▶ [Action item]:
Copy the data from its first line up to and including the line containing "Buscar Empreendimentos", keeping every line unchanged.

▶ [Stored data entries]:

┄┄┄┄┄┄┄┄┄┄

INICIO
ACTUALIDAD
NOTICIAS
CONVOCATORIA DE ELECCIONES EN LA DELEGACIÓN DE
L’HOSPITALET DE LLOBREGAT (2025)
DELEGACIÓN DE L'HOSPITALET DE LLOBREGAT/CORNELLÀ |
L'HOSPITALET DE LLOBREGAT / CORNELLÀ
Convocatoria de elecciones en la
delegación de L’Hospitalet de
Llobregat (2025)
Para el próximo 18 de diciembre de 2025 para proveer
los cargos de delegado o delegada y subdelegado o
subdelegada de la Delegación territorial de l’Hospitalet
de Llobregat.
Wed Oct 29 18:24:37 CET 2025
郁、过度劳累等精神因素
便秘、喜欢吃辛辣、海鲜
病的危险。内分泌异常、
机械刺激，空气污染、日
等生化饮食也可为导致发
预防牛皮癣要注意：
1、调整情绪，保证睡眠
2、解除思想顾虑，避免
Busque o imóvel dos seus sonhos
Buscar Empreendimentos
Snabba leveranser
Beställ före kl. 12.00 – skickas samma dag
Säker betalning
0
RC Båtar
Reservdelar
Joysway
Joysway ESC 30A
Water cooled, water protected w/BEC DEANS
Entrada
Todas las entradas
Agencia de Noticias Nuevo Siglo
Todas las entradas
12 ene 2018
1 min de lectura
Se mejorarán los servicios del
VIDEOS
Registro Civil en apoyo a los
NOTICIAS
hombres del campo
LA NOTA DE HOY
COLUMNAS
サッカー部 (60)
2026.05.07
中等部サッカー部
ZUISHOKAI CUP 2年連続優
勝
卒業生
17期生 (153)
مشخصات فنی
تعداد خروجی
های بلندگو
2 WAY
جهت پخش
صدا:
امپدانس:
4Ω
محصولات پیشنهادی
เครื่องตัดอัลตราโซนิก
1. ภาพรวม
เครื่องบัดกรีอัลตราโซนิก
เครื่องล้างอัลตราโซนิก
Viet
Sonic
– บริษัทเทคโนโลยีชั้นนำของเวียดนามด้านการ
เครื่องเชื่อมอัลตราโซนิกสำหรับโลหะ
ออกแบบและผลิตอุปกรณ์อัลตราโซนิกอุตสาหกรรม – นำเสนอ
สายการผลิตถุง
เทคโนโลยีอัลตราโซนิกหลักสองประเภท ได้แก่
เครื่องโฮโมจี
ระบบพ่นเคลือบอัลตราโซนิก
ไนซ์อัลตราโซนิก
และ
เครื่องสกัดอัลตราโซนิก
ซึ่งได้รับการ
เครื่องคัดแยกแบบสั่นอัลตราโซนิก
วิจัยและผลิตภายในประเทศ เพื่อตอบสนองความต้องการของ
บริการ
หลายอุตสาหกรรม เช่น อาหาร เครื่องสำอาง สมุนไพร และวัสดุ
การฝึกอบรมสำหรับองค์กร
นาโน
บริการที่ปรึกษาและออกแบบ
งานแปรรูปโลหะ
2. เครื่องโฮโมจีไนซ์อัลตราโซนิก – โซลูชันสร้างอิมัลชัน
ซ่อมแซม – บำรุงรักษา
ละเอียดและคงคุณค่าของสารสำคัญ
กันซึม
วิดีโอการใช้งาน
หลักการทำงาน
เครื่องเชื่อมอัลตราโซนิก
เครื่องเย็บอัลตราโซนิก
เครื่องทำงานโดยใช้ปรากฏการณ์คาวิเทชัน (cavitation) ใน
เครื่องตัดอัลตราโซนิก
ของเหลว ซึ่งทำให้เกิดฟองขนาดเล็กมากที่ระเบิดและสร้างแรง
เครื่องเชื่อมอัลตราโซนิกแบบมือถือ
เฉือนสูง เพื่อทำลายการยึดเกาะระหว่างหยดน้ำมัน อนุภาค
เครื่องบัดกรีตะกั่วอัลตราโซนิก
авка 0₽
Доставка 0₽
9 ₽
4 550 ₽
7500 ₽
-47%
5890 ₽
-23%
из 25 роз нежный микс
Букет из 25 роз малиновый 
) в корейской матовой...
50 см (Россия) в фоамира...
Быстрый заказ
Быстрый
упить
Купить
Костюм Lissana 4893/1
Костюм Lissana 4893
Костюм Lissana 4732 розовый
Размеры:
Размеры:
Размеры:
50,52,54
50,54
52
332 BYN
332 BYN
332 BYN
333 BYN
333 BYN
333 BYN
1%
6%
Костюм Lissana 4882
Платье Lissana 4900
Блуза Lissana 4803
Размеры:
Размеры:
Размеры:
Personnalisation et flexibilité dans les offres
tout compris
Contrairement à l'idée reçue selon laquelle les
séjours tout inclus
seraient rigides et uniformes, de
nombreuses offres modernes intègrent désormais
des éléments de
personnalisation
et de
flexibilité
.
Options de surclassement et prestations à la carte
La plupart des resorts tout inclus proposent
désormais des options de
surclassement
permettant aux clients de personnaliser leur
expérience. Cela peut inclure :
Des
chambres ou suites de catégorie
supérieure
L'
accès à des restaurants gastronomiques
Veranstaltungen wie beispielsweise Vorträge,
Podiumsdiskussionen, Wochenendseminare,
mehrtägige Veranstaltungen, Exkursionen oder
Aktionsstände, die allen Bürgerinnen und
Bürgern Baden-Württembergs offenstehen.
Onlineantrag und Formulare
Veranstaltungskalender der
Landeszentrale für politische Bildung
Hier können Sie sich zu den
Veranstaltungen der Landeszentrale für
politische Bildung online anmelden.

┄┄┄┄┄┄┄┄┄┄

▶ [Output of the exercise]:
INICIO
ACTUALIDAD
NOTICIAS
CONVOCATORIA DE ELECCIONES EN LA DELEGACIÓN DE
L’HOSPITALET DE LLOBREGAT (2025)
DELEGACIÓN DE L'HOSPITALET DE LLOBREGAT/CORNELLÀ |
L'HOSPITALET DE LLOBREGAT / CORNELLÀ
Convocatoria de elecciones en la
delegación de L’Hospitalet de
Llobregat (2025)
Para el próximo 18 de diciembre de 2025 para proveer
los cargos de delegado o delegada y subdelegado o
subdelegada de la Delegación territorial de l’Hospitalet
de Llobregat.
Wed Oct 29 18:24:37 CET 2025
郁、过度劳累等精神因素
便秘、喜欢吃辛辣、海鲜
病的危险。内分泌异常、
机械刺激，空气污染、日
等生化饮食也可为导致发
预防牛皮癣要注意：
1、调整情绪，保证睡眠
2、解除思想顾虑，避免
Busque o imóvel dos seus sonhos
Buscar Empreendimentos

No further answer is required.